### [Task item]
Write the next part of the speech below on public trust and confidence in charities, picking up after its final sentence.

### [Selected text]
Charities Commission speeches

William Shawcross - CFG/ NPC Impact Leadership conference
Public trust and confidence in charities

January, 2014

Good morning,
I am delighted to be here with you today at what promises to be an inspiring and challenging event. I hope it succeeds in focusing your minds and your energies on what ultimately matters – making a difference to the people and the causes that your charities serve.
I am especially pleased to have been asked to speak about public trust and confidence in charities.
Public trust is the cornerstone of charity. It is because people trust in the probity of charity that that they are willing to support them through substantial tax reliefs.
And it is because people have confidence in charities’ ability to make a difference that they give so give so generously to the causes they support.
So I welcome the theme for today’s event and for my session this morning, and hope that I can provide some food for thought.
I would like to talk about trust and confidence from three perspectives.
First, from the perspective of the Charity Commission itself.
Second, I’d like to look at what public trust and confidence requires from the leaders of individual charities.
Finally I will look at the charitable sector as a whole – how charities can work together to improve public understanding of and trust in the concept of charity.
So, to the Commission.
I hope I don’t have to convince you that what happens at the Commission matters to all charities, regardless of type or size.
Regulation provides the framework that helps trustees understand what the law expects of them and helps the public understand what they can expect from charities.
We know from our research that awareness of the Charity Commission is associated with higher trust in charities.
So how well we do our job determines, at least in part, how well you do in achieving your aims.
I am very conscious of that responsibility and I take it very seriously.
As many of you will know, the Commission has faced significant challenges over the past year or so.
It was my first year in office and I have likened it to year of firefighting. And also a year in which I recruited a brand new board to help put out existing fires and improve our fire prevention processes.
The fall-out of the Cup Trust case – which I am sure most of you are familiar with – has been difficult for us.
And we have faced intense scrutiny by the House of Commons Public Accounts Committee and the National Audit Office. As you may know, he NAO conducted a review of the Commission’s work in registering charities and dealing with abuse and mismanagement.
Its report was published before Christmas.
It did not make for easy reading. The NAO is critical of aspects of our work and calls on us to make significant changes.
We have accepted the report’s recommendations and I would like to reassure you that we have already started taking big steps in the right direction.
For instance, we are opening more investigations into charities.
Since 1 April 2013, we have placed 48 charities under statutory inquiry, our most serious type of investigation. In comparison, we opened just 15 inquiries during the whole of the previous financial year (2012-13).
We are also using our statutory powers more often – for example, we now automatically use our power to direct trustees whose charities are under inquiry to give us certain information.
In the past, we tended to ask trustees politely first, and often again and again, before using our powers to order trustees to comply.
I fear we can no longer afford to spend our precious resources in that way.
Using our powers automatically helps trustees understand the serious situation they are in and helps speed up the conduct of our inquiries.

### [Data excerpts]
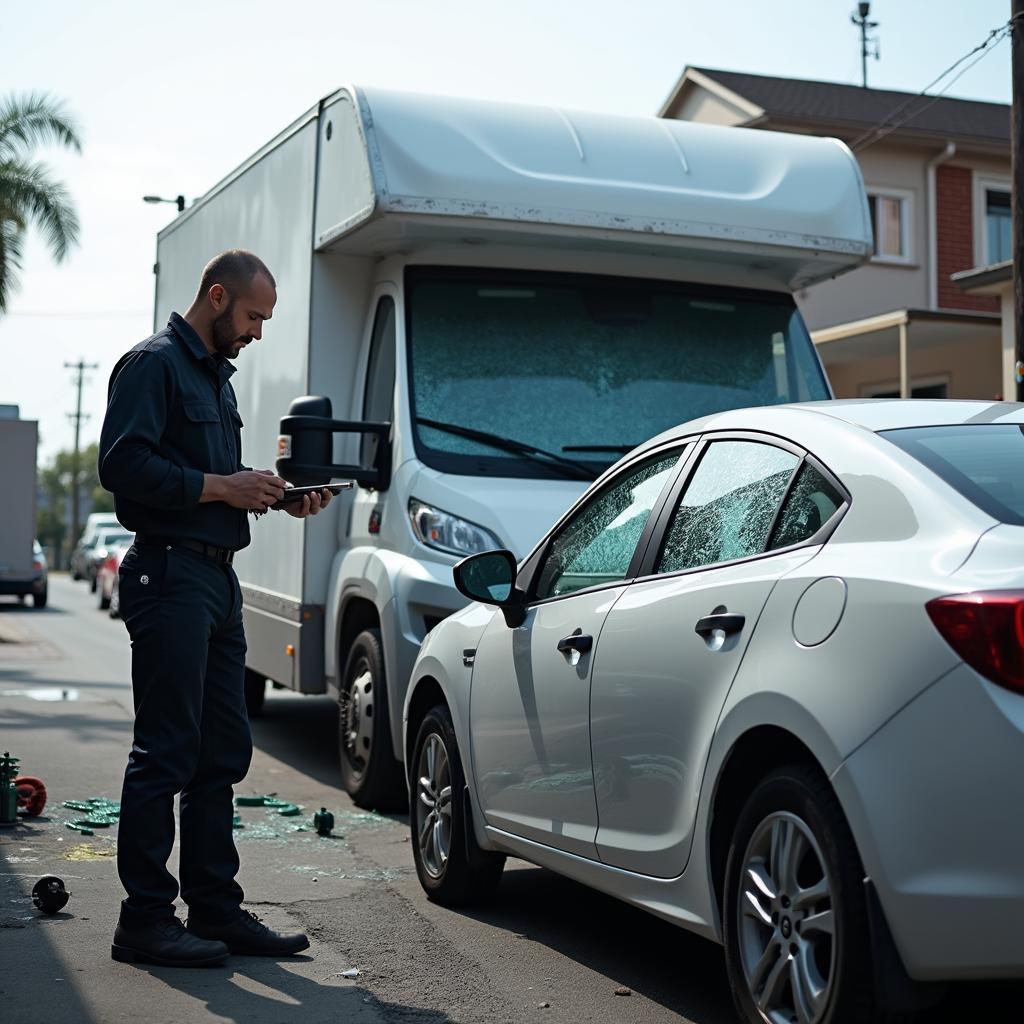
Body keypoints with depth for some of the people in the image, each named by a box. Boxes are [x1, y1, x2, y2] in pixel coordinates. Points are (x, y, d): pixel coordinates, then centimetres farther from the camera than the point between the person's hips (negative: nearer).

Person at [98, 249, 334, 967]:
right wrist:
...
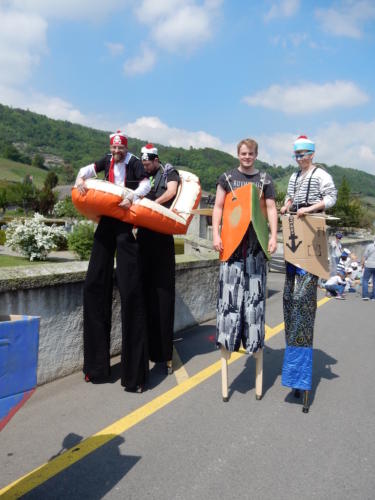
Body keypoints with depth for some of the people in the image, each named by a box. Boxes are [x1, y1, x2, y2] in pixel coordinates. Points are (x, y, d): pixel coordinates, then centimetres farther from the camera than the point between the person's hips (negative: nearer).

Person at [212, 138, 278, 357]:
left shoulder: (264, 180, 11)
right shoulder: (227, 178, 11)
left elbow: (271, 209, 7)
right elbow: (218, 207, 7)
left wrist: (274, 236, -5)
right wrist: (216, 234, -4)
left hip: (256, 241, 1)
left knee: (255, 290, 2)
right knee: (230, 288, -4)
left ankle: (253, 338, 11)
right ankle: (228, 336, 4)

### [Task answer]
And at the same time as employing the powers we do have in our arsenal more frequently, we are also making clear where our legal powers need to be strengthened in order that we can tackle serious abuse effectively.
For example: we can only remove a trustee from a specific position in a charity. We can’t simply disqualify individuals from serving as a trustee generally, regardless of how unsuitable we consider them.
And furthermore – we are required to give a trustee notice before removing them. This means the trustee in question can simply resign their position voluntarily, leaving them free to remain on the board of other charities or indeed join new charity boards. There is nothing we can do to stop them.
This is ludicrous and does nothing to promote trust in the regulatory system. We must, as regulator, be able to determine that some individuals are not suitable to serve as trustees.
We have been shouting quite loudly about these problems. And happily, we have been heard.
The Cabinet Office is now consulting on proposals to bolster our regulatory toolkit.
The consultation document suggests, for example, that the range of convictions that trigger disqualification as a trustee be extended to include money laundering and terrorism offences.
It also suggests that the Commission be given the power to issue official warnings to charities about which we have serious concerns.
The consultation launched last month and runs until 12 February.
Please do consider taking part, while there is still time. It is precisely the voice of the vast majority of honest charity trustees that needs to be heard in this consultation.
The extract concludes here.